I believe everything I implemented is fine. The only problem is with the cost function, it keeps outputting inf for some reason that I am not aware of. I believe this happens in the case of log(y) == log(0) or log(1-y) == log(0) which obviously divides by zero and thus results in inf. Any idea how to solve this problem?
If you are talking about the test cases for the propagate
function, there should be no cases in which you get log(0) given the test inputs that they give you. But perhaps this could indicate a problem with the A values that your code is generating. They are the output of sigmoid, so they should all be strictly between 0 and 1, right? It’s worth checking that is a true statement …
Let me double check something. So I have (y) which is a 1D np array that contains zeroes and ones. Now there are two ways to calculate the cost function, I can just split them into a subset with class 0 and another with class 1, calculate the cost for each subset, and then aggregate these two values together. Or I could just use the combined formula to do it in one step. So if I am using the combined formula, I will end up getting log(0), either from log(y) or log(1-y). Am I understanding right or is there something I am missing?

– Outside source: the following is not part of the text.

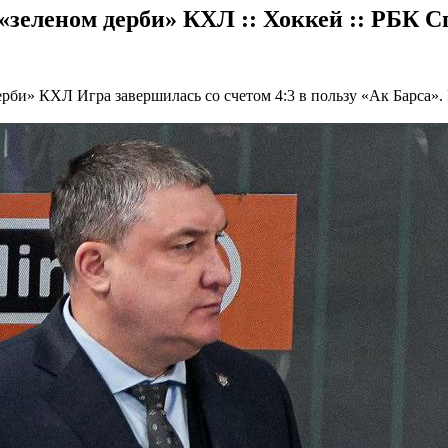
«зеленом дерби» КХЛ :: Хоккей :: РБК С
дерби» КХЛ
Игра завершилась со счетом 4:3 в пользу «Ак Барса»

Edit: I’ve just checked the sigmoid function and it is working as expected.
Figured it out
The problem was in the cost formula itself. I did log(Y) * A instead of log(A) * Y. Silly problem actually. But thanks for your efforts <3
Yes, that would do it! The point is that the A values are never exactly 0 or 1 (at least in mathematical terms), but of course the Y values are exactly 0 and 1 by definition.
You can run into the Inf or NaN problem if the sigmoid values “saturate” to exactly 1 or 0. In 64 bit floating point z > 35 will give exactly 1 for sigmoid. But it won’t happen with the test cases here.